Visionless Express - Fernando Meirelles director of Blindness

‘What’s the most challenging thing about making a film about blindness?’ asks Fernando Meirelles, the relentlessly upbeat director of relentlessly downbeat mood-blackeners City of God and The Constant Gardner. ‘Trying to establish relationships between characters. When your characters are sightless, you really can’t rely on looks.’ Based on the novel by Portuguese Nobel Prize winner José Saramago and starring Mark Ruffalo, Julianne Moore and Gael Garcia Bernal, Meirelles’s new film, Blindness, is an apocalyptic fable for our freaked out times, one that imagines the disturbing implications of a society plunged into chaos when (almost) everyone goes inexplicably blind. ‘For me the blindness is a representation of our incapacity to see what is in front of us,’ offers the director by way of explanation – something the American Federation for the Blind failed to pick up on when they protested the US release last month. ‘I really didn’t understand it,’ smiles Meirelles of their beef with the film (apparently the group objected to the portrayal of blind people participating in a violent breakdown of society). ‘They totally missed the point; it’s not about the capacity of blind people adapting to regular life. It’s about humanity. But we checked into this group, actually, and they don’t do anything. They don’t train people; they don’t have a school... it was really just a PR exercise for their organisation.’

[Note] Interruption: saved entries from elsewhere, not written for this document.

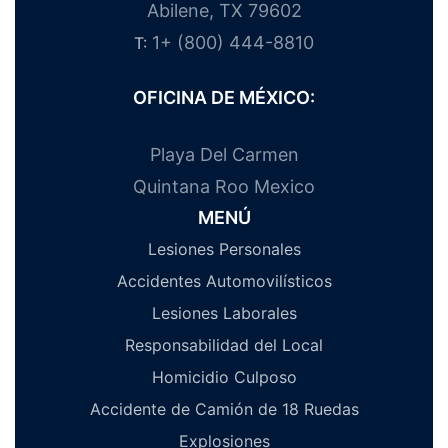
Abilene, TX 79602
1+ (800) 444-8810
T:
OFICINA DE MÉXICO:
Playa Del Carmen
Quintana Roo Mexico
MENÚ
Lesiones Personales
Accidentes Automovilísticos
Lesiones Laborales
Responsabilidad del Local
Homicidio Culposo
Accidente de Camión de 18 Ruedas
Explosiones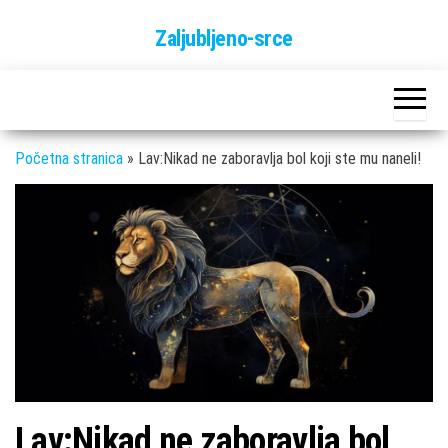
Skip
Zaljubljeno-srce
to
the
content
Početna stranica
»
Lav:Nikad ne zaboravlja bol koji ste mu naneli!
Lav:Nikad ne zaboravlja bol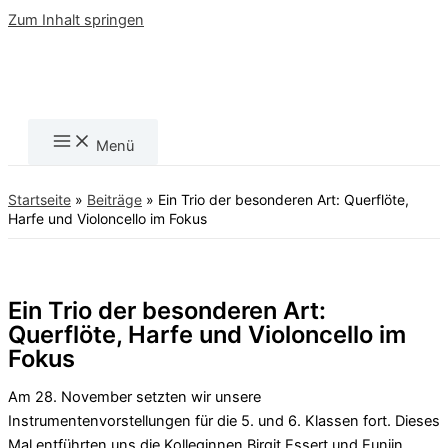
Zum Inhalt springen
Menü
Startseite
»
Beiträge
»
Ein Trio der besonderen Art: Querflöte,
Harfe und Violoncello im Fokus
Ein Trio der besonderen Art:
Querflöte, Harfe und Violoncello im
Fokus
Am 28. November setzten wir unsere
Instrumentenvorstellungen für die 5. und 6. Klassen fort. Dieses
Mal entführten uns die Kolleginnen Birgit Essert und Eunjin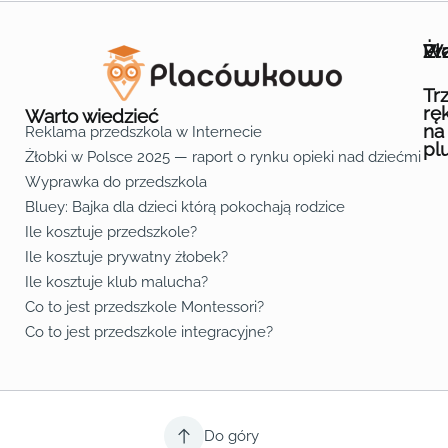
Wa
Żł
Pr
Ofe
O n
Kon
Reg
Pol
Pli
Zas
Map
Żło
Żło
Żło
Żło
Żło
Żło
Żło
Żło
Żło
Żło
Żło
Żło
Żło
Żło
Żło
Żło
Żł
Żło
Żło
Żło
Żło
Żło
Żło
Żło
Żło
Prz
Prz
Prz
Prz
Prz
Prz
Prz
Prz
Prz
Prz
Prz
Prz
Prz
Prz
Prz
Prz
Prz
Prz
Prz
Prz
Prz
Prz
Prz
Prz
Prz
Tr
rę
Warto wiedzieć
na
Reklama przedszkola w Internecie
pl
Żłobki w Polsce 2025 — raport o rynku opieki nad dziećmi do 
Fa
Lin
Yo
Wyprawka do przedszkola
Bluey: Bajka dla dzieci którą pokochają rodzice
Ile kosztuje przedszkole?
Ile kosztuje prywatny żłobek?
Ile kosztuje klub malucha?
Co to jest przedszkole Montessori?
Co to jest przedszkole integracyjne?
Do góry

Now 53, Meirelles arguably took a long time to open his own eyes to what was probably always in front of him: a successful film career. Trained as an architect, but falling in love with animation after a brief stint in film school, he started out making crazy gallery installations on a U-Matic video camera, before television beckoned, then commercials. He finally made the move into film at the age of 42, and went global with his third feature, City of God. Released in 2003 it won him breathless comparisons with Scorsese, an Oscar nomination and (comparatively speaking) huge international box-office. ‘I never expected that,’ says Meirelles. ‘I made it for a Brazilian audience, then it got out of control.’ It got things moving with regards to Brazil’s crippling inner city poverty too. ‘It’s getting much, much better everyday,’ Meirelles says. ‘I open the paper now and there is all this good news about the country. That’s a new experience for me.’ Though too modest to say whether he thinks City of God played a direct role in this, he is sure of one thing: ‘Nowadays, middle class people know much more about favelas, drug dealing, crime and the lack of perspective for the young people of Brazil than they did some years ago. Suddenly it is all visible to them.’ You might even say they’ve rediscovered their capacity to see what’s in front of them.